*DATA PROVIDED*
..........
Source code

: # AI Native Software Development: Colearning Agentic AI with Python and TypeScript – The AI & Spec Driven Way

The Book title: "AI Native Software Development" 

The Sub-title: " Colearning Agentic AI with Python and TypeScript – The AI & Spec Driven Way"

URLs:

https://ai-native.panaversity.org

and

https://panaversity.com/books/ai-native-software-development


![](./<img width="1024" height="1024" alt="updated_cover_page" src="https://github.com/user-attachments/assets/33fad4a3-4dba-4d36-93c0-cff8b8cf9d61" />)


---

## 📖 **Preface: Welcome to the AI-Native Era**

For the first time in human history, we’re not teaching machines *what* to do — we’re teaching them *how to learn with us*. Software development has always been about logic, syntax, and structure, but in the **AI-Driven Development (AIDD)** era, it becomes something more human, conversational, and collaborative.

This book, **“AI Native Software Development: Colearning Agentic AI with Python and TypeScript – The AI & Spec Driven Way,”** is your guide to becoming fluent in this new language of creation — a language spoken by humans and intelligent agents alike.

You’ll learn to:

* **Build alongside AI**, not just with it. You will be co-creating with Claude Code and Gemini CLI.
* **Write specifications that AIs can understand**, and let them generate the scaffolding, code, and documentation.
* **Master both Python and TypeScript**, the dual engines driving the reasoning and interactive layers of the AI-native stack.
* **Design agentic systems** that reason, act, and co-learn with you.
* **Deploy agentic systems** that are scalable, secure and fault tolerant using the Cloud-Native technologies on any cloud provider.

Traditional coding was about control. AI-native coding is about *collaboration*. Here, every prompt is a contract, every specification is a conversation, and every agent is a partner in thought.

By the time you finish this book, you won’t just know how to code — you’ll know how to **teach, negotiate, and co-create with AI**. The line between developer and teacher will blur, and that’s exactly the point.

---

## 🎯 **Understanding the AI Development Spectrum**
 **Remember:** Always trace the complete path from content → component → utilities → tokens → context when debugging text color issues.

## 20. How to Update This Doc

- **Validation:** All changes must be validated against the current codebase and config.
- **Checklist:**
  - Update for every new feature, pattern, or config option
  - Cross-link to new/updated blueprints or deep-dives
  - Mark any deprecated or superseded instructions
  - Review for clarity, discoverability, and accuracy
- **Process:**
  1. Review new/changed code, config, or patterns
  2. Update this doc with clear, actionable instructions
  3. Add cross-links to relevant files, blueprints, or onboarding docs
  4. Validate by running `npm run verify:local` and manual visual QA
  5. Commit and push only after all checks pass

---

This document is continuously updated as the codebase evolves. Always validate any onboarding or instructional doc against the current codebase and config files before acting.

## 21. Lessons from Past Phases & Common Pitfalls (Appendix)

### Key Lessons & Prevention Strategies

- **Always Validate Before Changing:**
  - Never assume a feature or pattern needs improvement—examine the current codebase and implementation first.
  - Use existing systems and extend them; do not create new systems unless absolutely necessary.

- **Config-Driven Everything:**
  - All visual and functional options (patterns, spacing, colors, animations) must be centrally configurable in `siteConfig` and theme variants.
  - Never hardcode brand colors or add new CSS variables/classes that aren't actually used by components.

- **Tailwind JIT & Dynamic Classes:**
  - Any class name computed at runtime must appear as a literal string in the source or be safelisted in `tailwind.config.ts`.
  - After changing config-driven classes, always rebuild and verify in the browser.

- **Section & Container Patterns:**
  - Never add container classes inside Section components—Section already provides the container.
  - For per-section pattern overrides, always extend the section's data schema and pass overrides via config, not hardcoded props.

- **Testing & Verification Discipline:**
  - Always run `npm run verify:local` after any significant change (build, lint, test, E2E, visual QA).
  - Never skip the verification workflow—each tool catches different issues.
..........
*WORK REQUEST*
Reproduce all of the material above verbatim, keeping every line unchanged.

*WRITTEN RESPONSE*
Source code

: # AI Native Software Development: Colearning Agentic AI with Python and TypeScript – The AI & Spec Driven Way

The Book title: "AI Native Software Development" 

The Sub-title: " Colearning Agentic AI with Python and TypeScript – The AI & Spec Driven Way"

URLs:

https://ai-native.panaversity.org

and

https://panaversity.com/books/ai-native-software-development


![](./<img width="1024" height="1024" alt="updated_cover_page" src="https://github.com/user-attachments/assets/33fad4a3-4dba-4d36-93c0-cff8b8cf9d61" />)


---

## 📖 **Preface: Welcome to the AI-Native Era**

For the first time in human history, we’re not teaching machines *what* to do — we’re teaching them *how to learn with us*. Software development has always been about logic, syntax, and structure, but in the **AI-Driven Development (AIDD)** era, it becomes something more human, conversational, and collaborative.

This book, **“AI Native Software Development: Colearning Agentic AI with Python and TypeScript – The AI & Spec Driven Way,”** is your guide to becoming fluent in this new language of creation — a language spoken by humans and intelligent agents alike.

You’ll learn to:

* **Build alongside AI**, not just with it. You will be co-creating with Claude Code and Gemini CLI.
* **Write specifications that AIs can understand**, and let them generate the scaffolding, code, and documentation.
* **Master both Python and TypeScript**, the dual engines driving the reasoning and interactive layers of the AI-native stack.
* **Design agentic systems** that reason, act, and co-learn with you.
* **Deploy agentic systems** that are scalable, secure and fault tolerant using the Cloud-Native technologies on any cloud provider.

Traditional coding was about control. AI-native coding is about *collaboration*. Here, every prompt is a contract, every specification is a conversation, and every agent is a partner in thought.

By the time you finish this book, you won’t just know how to code — you’ll know how to **teach, negotiate, and co-create with AI**. The line between developer and teacher will blur, and that’s exactly the point.

---

## 🎯 **Understanding the AI Development Spectrum**
 **Remember:** Always trace the complete path from content → component → utilities → tokens → context when debugging text color issues.

## 20. How to Update This Doc

- **Validation:** All changes must be validated against the current codebase and config.
- **Checklist:**
  - Update for every new feature, pattern, or config option
  - Cross-link to new/updated blueprints or deep-dives
  - Mark any deprecated or superseded instructions
  - Review for clarity, discoverability, and accuracy
- **Process:**
  1. Review new/changed code, config, or patterns
  2. Update this doc with clear, actionable instructions
  3. Add cross-links to relevant files, blueprints, or onboarding docs
  4. Validate by running `npm run verify:local` and manual visual QA
  5. Commit and push only after all checks pass

---

This document is continuously updated as the codebase evolves. Always validate any onboarding or instructional doc against the current codebase and config files before acting.

## 21. Lessons from Past Phases & Common Pitfalls (Appendix)

### Key Lessons & Prevention Strategies

- **Always Validate Before Changing:**
  - Never assume a feature or pattern needs improvement—examine the current codebase and implementation first.
  - Use existing systems and extend them; do not create new systems unless absolutely necessary.

- **Config-Driven Everything:**
  - All visual and functional options (patterns, spacing, colors, animations) must be centrally configurable in `siteConfig` and theme variants.
  - Never hardcode brand colors or add new CSS variables/classes that aren't actually used by components.

- **Tailwind JIT & Dynamic Classes:**
  - Any class name computed at runtime must appear as a literal string in the source or be safelisted in `tailwind.config.ts`.
  - After changing config-driven classes, always rebuild and verify in the browser.

- **Section & Container Patterns:**
  - Never add container classes inside Section components—Section already provides the container.
  - For per-section pattern overrides, always extend the section's data schema and pass overrides via config, not hardcoded props.

- **Testing & Verification Discipline:**
  - Always run `npm run verify:local` after any significant change (build, lint, test, E2E, visual QA).
  - Never skip the verification workflow—each tool catches different issues.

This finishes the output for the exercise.